Primeira Audiência: Sobretaxa de Produtos Brasileiros
A primeira audiência, que se iniciou na segunda-feira (6) e se estenderá até esta terça (7), aborda uma proposta dos EUA para impor uma sobretaxa de 25% sobre diversos produtos brasileiros. Estão sendo analisadas ações e políticas relacionadas a seis áreas específicas: comércio digital, serviços de pagamento eletrônico como o Pix, tarifas preferenciais, combate à corrupção, proteção da propriedade intelectual e acesso ao mercado de etanol, além de questões sobre desmatamento ilegal.
Segunda Audiência: Trabalho Forçado e Práticas Comerciais
A segunda audiência, que começa hoje e se estenderá até quinta-feira (9), envolve 60 países, incluindo o Brasil. O foco é investigar alegações de falhas no combate ao trabalho análogo à escravidão e a proibição da exportação de produtos fabricados com mão de obra forçada. Expectativas indicam que as discussões possam se prolongar por três dias, reunindo representantes de diversos setores.

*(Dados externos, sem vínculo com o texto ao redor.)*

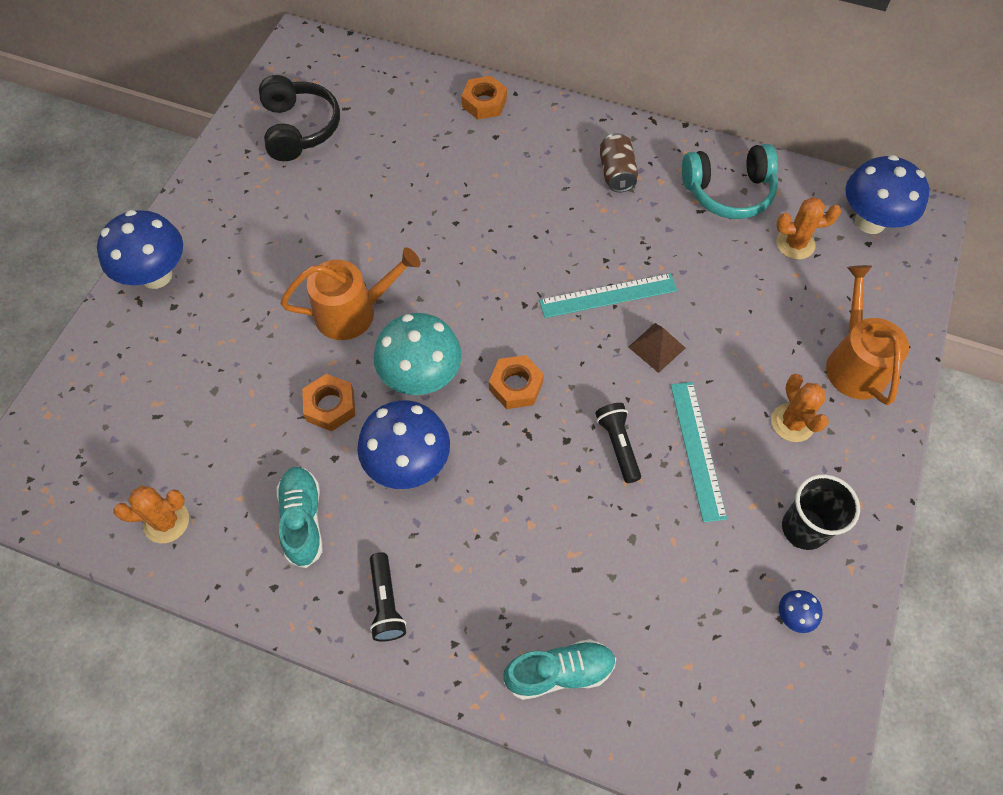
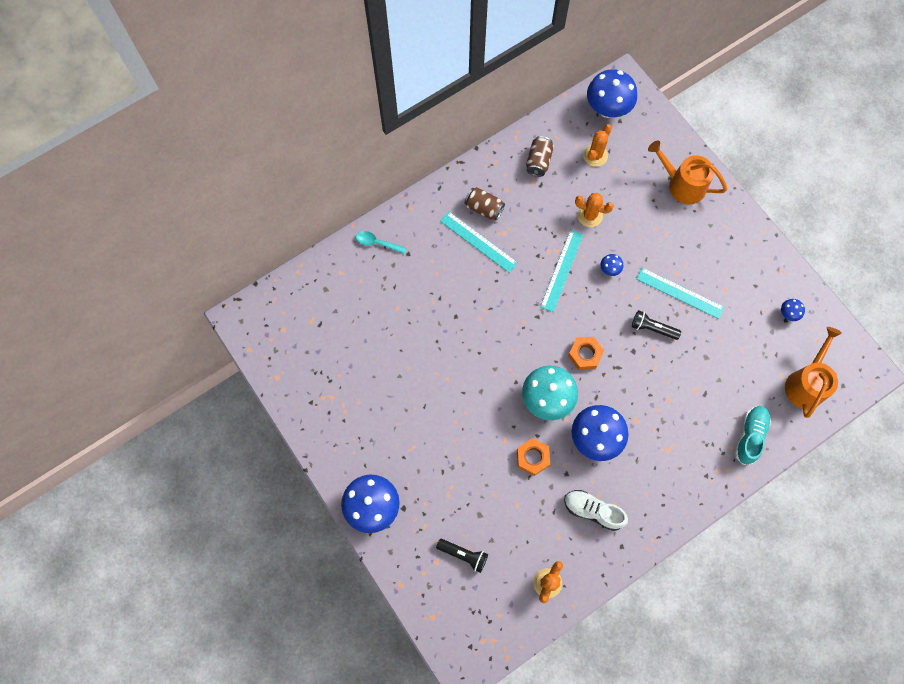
camera: 55 degrees left, 10 degrees up
black headphones [259,75,340,161] -> none
turquoise shoe [277,467,323,568] -> white shoe [564,490,628,531]
orange watering can [280,247,420,340] -> orange watering can moved to [785,327,842,418]
black flashlight [370,552,406,642] -> black flashlight moved to [436,539,488,573]
orange nut [461,76,507,120] -> turquoise spoon [356,231,406,254]
brown pyramid [628,323,685,373] -> blue mushroom [600,254,623,276]
turquoise headphones [682,144,778,219] -> brown can [526,136,554,177]
orange cactus [771,374,829,442] -> orange cactus moved to [575,193,614,227]
black cup [782,474,860,550] -> none
none -> turquoise ruler [440,211,518,273]

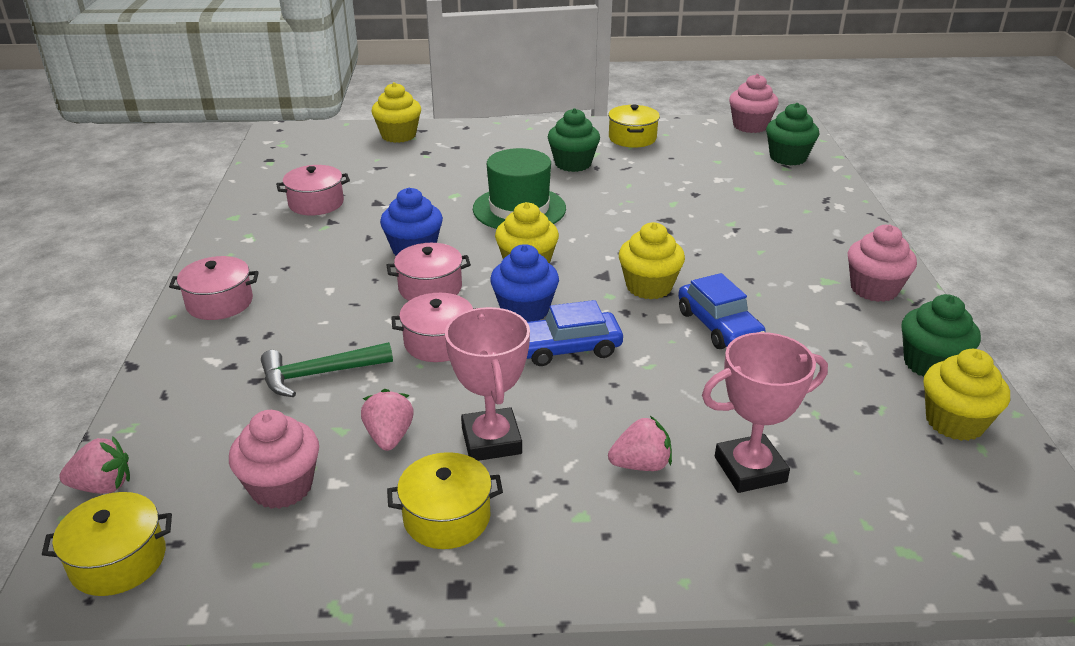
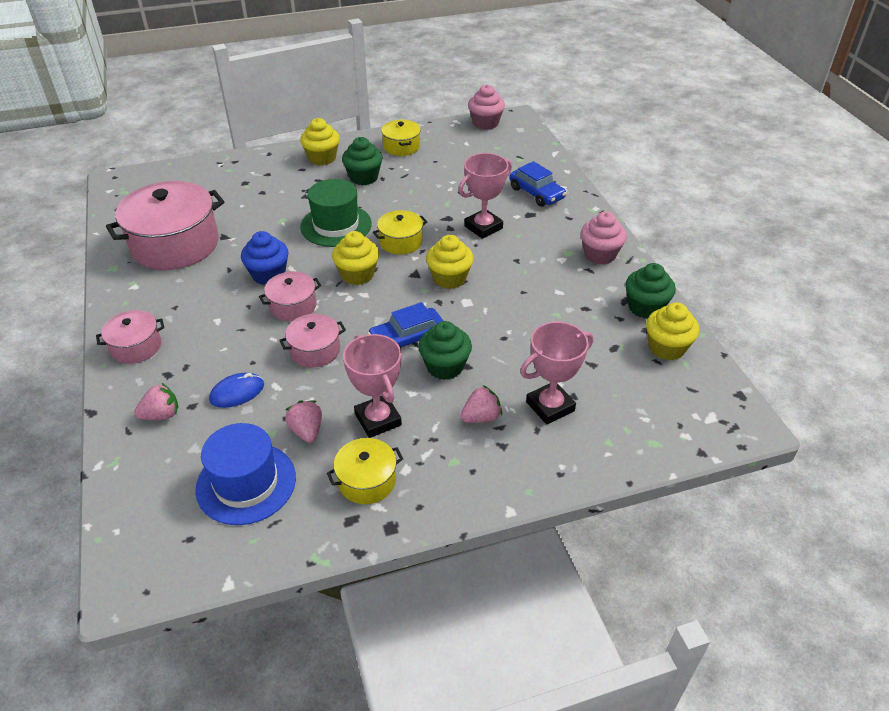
camera: 15 degrees left, 10 degrees up
yellow pot [42,492,172,596] -> yellow pot moved to [373,210,427,255]
pink strawberry [59,436,130,494] -> pink strawberry moved to [134,383,178,420]
pink cupcake [229,410,319,509] -> blue hat [195,423,296,525]
green hammer [261,342,393,397] -> blue mouse [209,373,264,408]
pink pot [276,165,350,215] -> pink pot [106,181,225,270], size x2.00
yellow cupcake [371,82,421,143] -> yellow cupcake moved to [300,118,340,165]
blue cupcake [490,244,559,322] -> none
blue car [678,273,766,349] -> blue car moved to [509,161,566,207]
green cupcake [766,103,819,165] -> green cupcake moved to [418,321,472,380]
none -> pink trophy [459,153,512,239]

Consultas Formais e Base Legal
As audiências, realizadas em Washington, fazem parte de um processo formal de consultas a representantes de setores produtivos, governos dos países investigados e empresas norte-americanas que alegam ser afetadas por práticas comerciais discutidas. Essas investigações são fundamentadas na Seção 301 da Lei de Comércio dos Estados Unidos, que confere ao governo a autoridade para investigar práticas que considere desleais. A primeira investigação foi iniciada em julho de 2025, seguida por outra em março de 2026.
Participação Brasileira nas Audiências
Diversas entidades e empresas brasileiras, como a Confederação Nacional de Agricultura e Pecuária (CNA) e a Embraer, inscreveram-se para participar das audiências. O senador Flávio Bolsonaro também está entre os participantes que serão ouvidos nas discussões sobre as práticas comerciais brasileiras.
Estratégia e Impactos Econômicos
Organizações como a Associação Brasileira de Rochas Naturais (Centrorochas) e o Sindicato da Indústria do Ferro de Minas Gerais (Sindifer) também se inscreveram para defender que a sobretaxa proposta impactaria negativamente as empresas dos EUA. A Centrorochas, apoiada pelo Natural Stone Institute, argumenta que os produtos brasileiros são vitais para a cadeia produtiva americana, com vendas que atingiram US$ 795 milhões no ano passado.
Resposta do Brasil às Acusações
Em resposta às alegações que sustentam a sobretaxa, o governo brasileiro, através do Itamaraty, contestou a validade das conclusões preliminares do USTR, afirmando que as práticas comerciais brasileiras não prejudicam o comércio dos EUA. O governo solicitou que os EUA evitem ações unilaterais e destacou a falta de evidências que liguem as práticas brasileiras a um ônus identificável ao comércio americano.
Considerações Finais
As audiências públicas sobre práticas comerciais do Brasil refletem tensões existentes nas relações comerciais entre os dois países. Enquanto os EUA buscam proteger seus interesses econômicos, o Brasil defende suas políticas como legítimas e benéficas para ambos os lados. O desenrolar dessas discussões pode ter implicações significativas para as relações comerciais bilaterais no futuro.